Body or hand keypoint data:
════════════════════
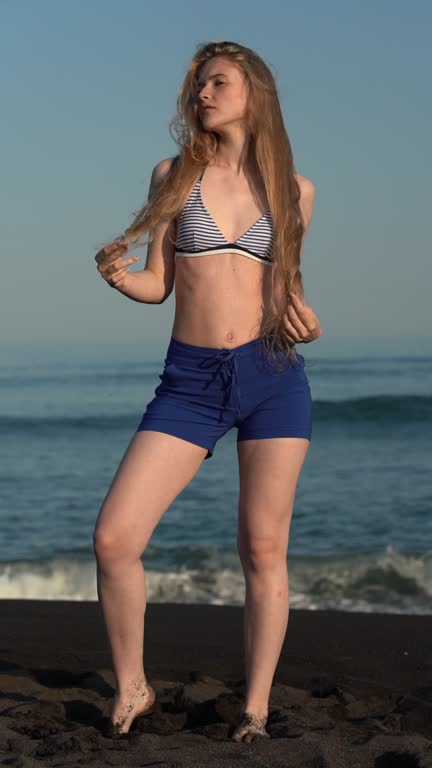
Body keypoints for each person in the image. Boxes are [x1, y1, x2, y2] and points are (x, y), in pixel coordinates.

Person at [93, 40, 321, 742]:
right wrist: (116, 276)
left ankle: (253, 710)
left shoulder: (294, 191)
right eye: (197, 85)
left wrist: (308, 322)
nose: (202, 94)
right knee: (113, 539)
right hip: (190, 381)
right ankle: (133, 685)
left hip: (272, 378)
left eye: (217, 82)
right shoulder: (173, 175)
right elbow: (160, 284)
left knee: (262, 549)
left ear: (254, 92)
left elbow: (288, 297)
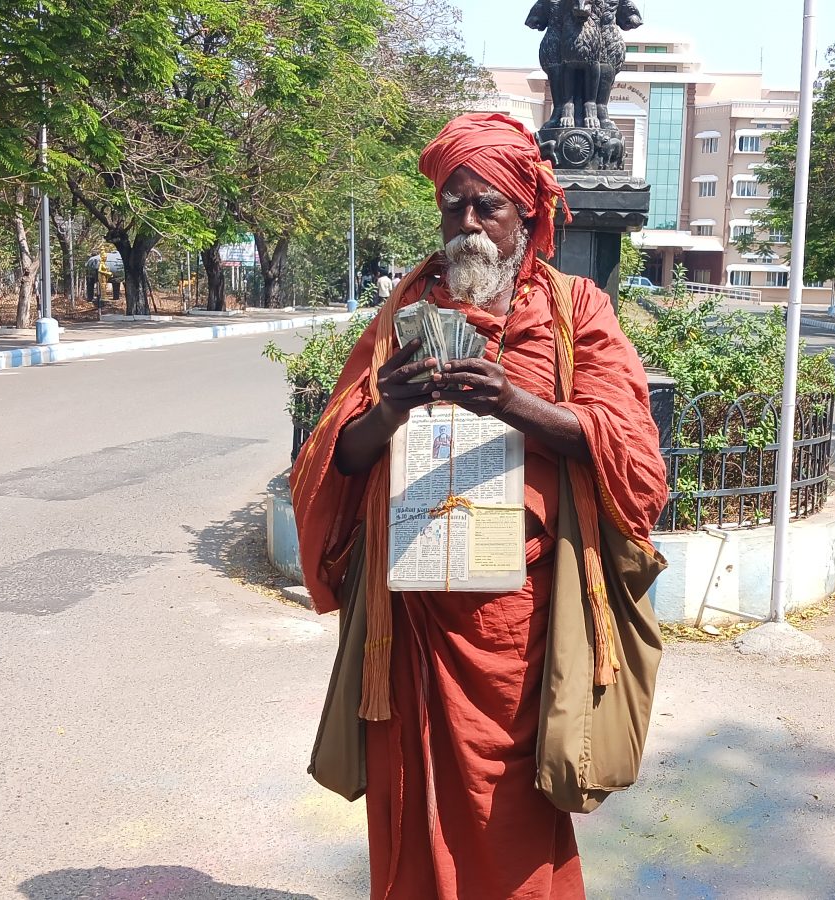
════════════════════
▸ **Problem description**: Only the pictures are to be left out; write out all the other data exactly.

▸ **Task response**:
Body keypoints for each person in the image. Boxes are [x1, y1, x2, y2] and points are (x, y), in pixel coordinates.

Person at [93, 40, 321, 742]:
right wrist: (116, 276)
left ankle: (253, 710)
left shoulder: (294, 191)
right eye: (197, 85)
left wrist: (308, 322)
nose: (202, 94)
right knee: (113, 539)
right hip: (190, 381)
right ankle: (133, 685)
left hip: (272, 378)
left eye: (217, 82)
right shoulder: (173, 175)
right elbow: (160, 284)
left knee: (262, 549)
left ear: (254, 92)
left elbow: (288, 297)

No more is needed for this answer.